Indemnity obligation vis-à-vis self-employed commercial agents
Another important judgment of the Court of Justice of the European Union, issued on 3rd December 2015 (Quenon, case no. C-338/14), provided some clarification on the interpretation of European Directive no. 653/86 on agency law, which brought about the full amendment of Article 1751 of the Italian Civil Code.
The judgment deals with the part of the law (4th paragraph) which provides that – in addition to being entitled to the payment of an indemnity for the termination of the agency contract – a commercial agent that has had his or her contract terminated by the principal can also seek compensation for damages. The judgment is also interesting because of some parts of the reasoning behind the judgment, which specify the meaning of a law that caused an irreconcilable conflict between the law and collective economic agreements in Italy, recalling that the interpretation of Article 17 of the Directive “requires regard to be had to the objective pursued by that directive and the system set up by it” and that “the Directive aims to harmonise the laws of the Member States relating to legally binding relationship between the parties to an agency agreement”.
It is important to recall that the aforementioned Directive allows the choice between two approaches: one that provides for the determination of an indemnity compensating the lasting value produced by the agent (German system) and another that provides for compensation for damages (French system). With the exception of France, all of Europe has adopted the German approach and the Court reaffirms that a choice must be made between the two.

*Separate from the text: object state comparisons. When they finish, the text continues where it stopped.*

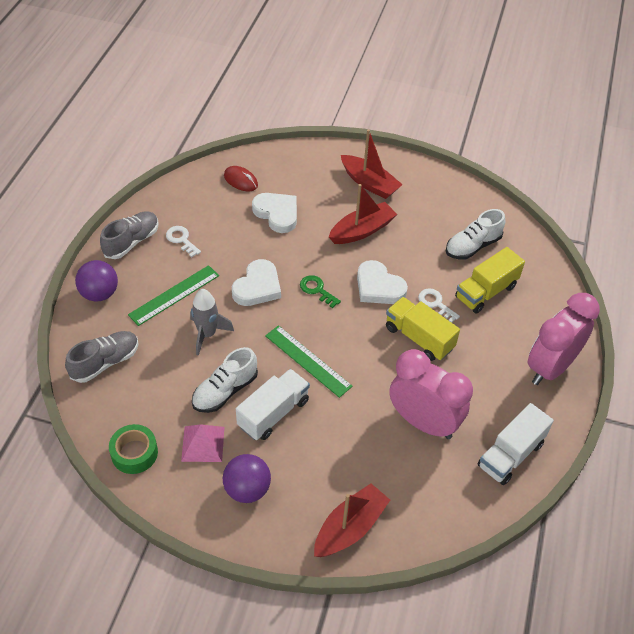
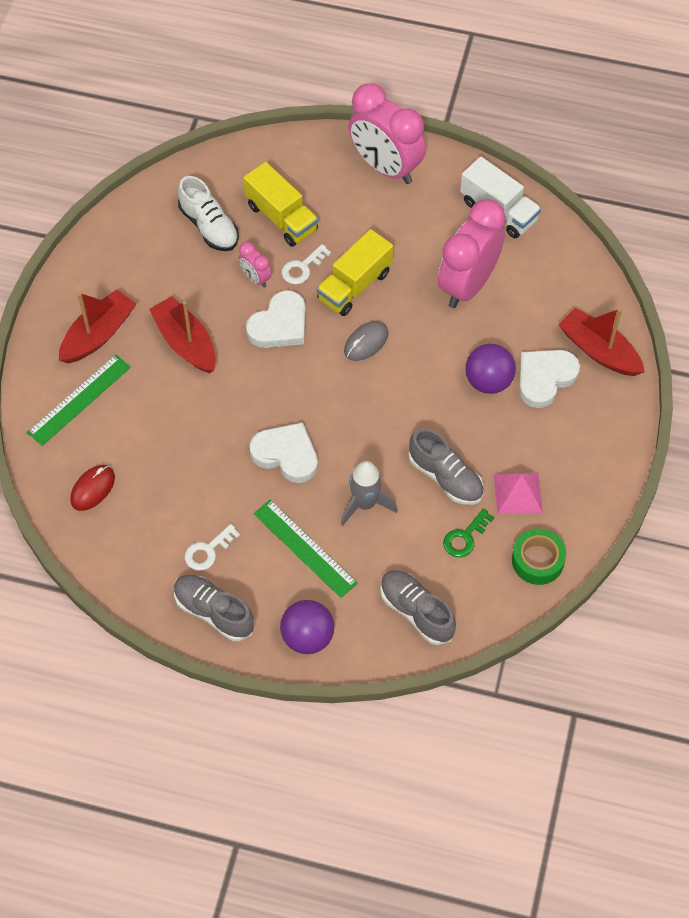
camera: 90 degrees left, 10 degrees up
white shoe [192,347,258,413] -> grey shoe [409,428,484,505]
purple ball [223,454,271,503] -> purple ball moved to [465,344,516,394]
white truck [236,369,310,440] -> none
white heart [252,193,297,233] -> white heart moved to [519,350,580,408]
green ruler [265,325,353,398] -> green ruler moved to [27,354,131,446]
green key [300,275,341,308] -> green key moved to [443,509,494,558]
none -> pink clock [239,242,271,288]
none -> grey mouse [344,321,388,361]

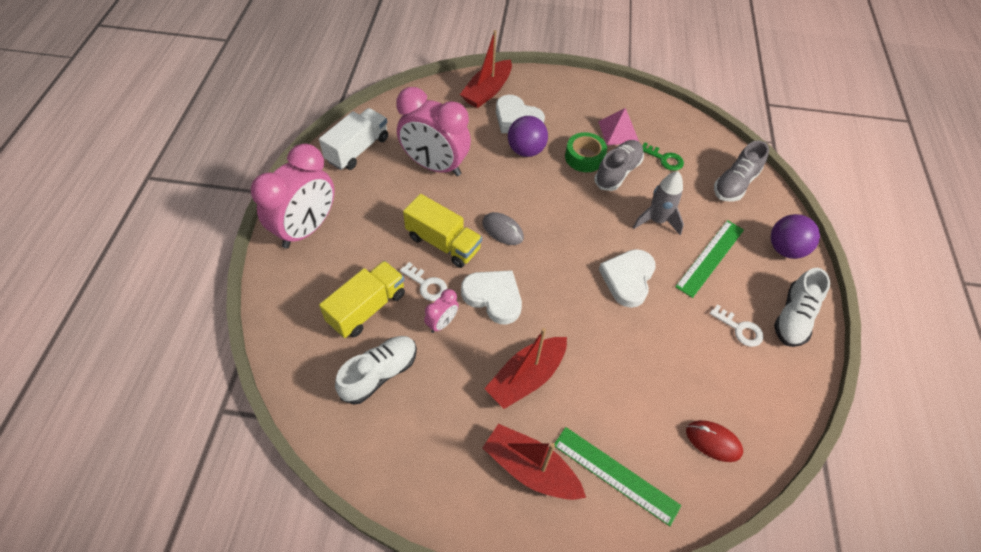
camera: 100 degrees left, 5 degrees down
grey shoe [174,575,254,641] -> white shoe [774,268,830,347]
green tape [512,529,566,585] -> green tape moved to [565,132,607,172]

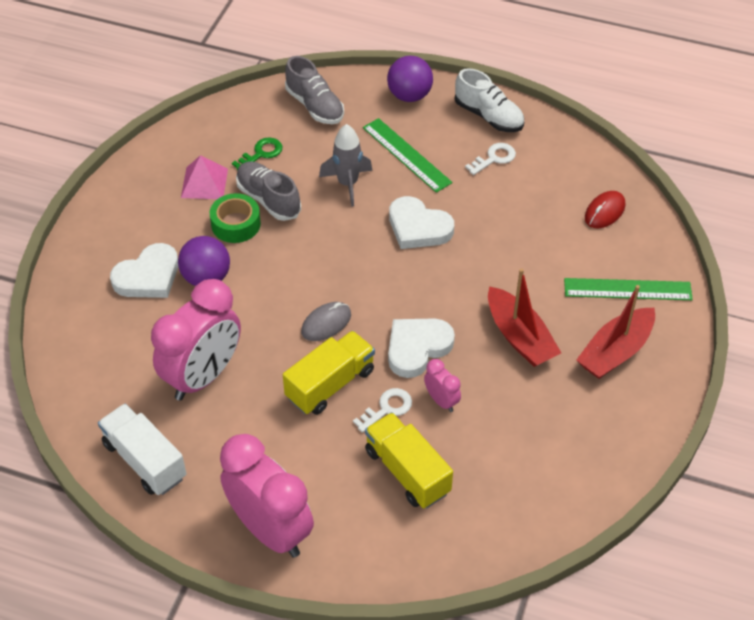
camera: 75 degrees left, 5 degrees down
white shoe [335,336,417,405] -> none
red boat [460,30,512,108] -> none
green ruler [554,427,681,526] -> green ruler turned 45 degrees clockwise [564,278,693,300]

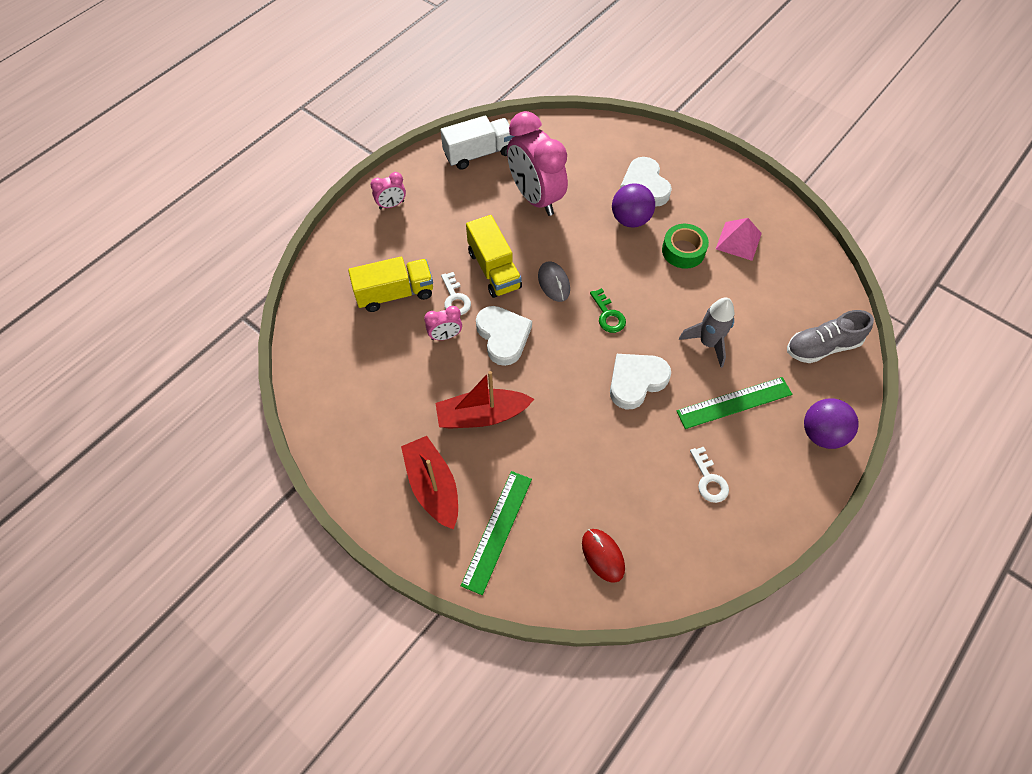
camera: 110 degrees right, 10 degrees up
pink clock [220,434,314,558] -> pink clock [370,172,406,209], size x0.44
green key [232,137,283,170] -> green key moved to [590,288,626,333]
grey shoe [236,162,301,221] -> none
white shoe [455,68,524,132] -> none

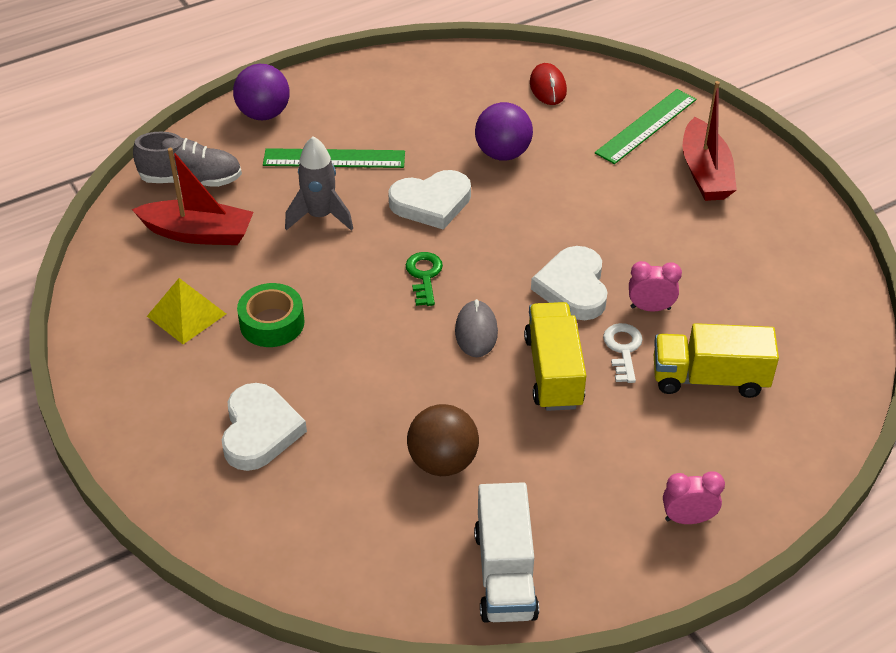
camera: 160 degrees left, 15 degrees down
red boat [436,371,534,429] -> red boat moved to [132,148,253,245]
white truck [441,115,514,170] -> white truck turned 90 degrees counterclockwise [474,482,539,623]
pink clock [507,111,568,216] -> brown ball [407,404,479,476]
purple ball [612,183,655,228] -> purple ball moved to [475,102,533,161]
white key [690,447,729,503] -> none
pink pyramid [716,218,762,261] -> yellow pyramid [147,278,226,344]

The decision of the European Court originated from questions put forward by the Belgian judge, the law of which is very similar to the Italian one and provides: “In so far as the commercial agent is entitled to the goodwill indemnity referred to in Article 20” – which corresponds to the first three paragraphs of Article 1751 of the Italian Civil Code – “and the amount of such indemnity does not fully indemnify the agent for the loss actually incurred, the commercial agent may, subject to proof of the actual extent of the loss claimed, obtain damages, in addition to that indemnity, in the sum of the difference between the amount of the loss actually incurred and the amount of that indemnity”.
The Court decided that: “the award of compensation for damages cannot result in an agent being compensated twice, aggregating the goodwill indemnity and the award of additional compensation for damage that derives, in particular, from the loss of commissions following the termination of the contract”. The compensation for damages must relate to a loss that is different from that remedied by the goodwill indemnity: “otherwise” – the Court rightly points out – “the maximum amount of the indemnity provided for by Article 17, paragraph 2, letter b) of the Directive would be exceeded” (which corresponds to Article 1751, 3rd paragraph of the Italian Civil Code). It is for the Member States to determine in their national law whether “the award of compensation for damages depends on the existence of a fault, be it contractual or non-contractual, attributable to the principal and which is caused by the alleged harm”.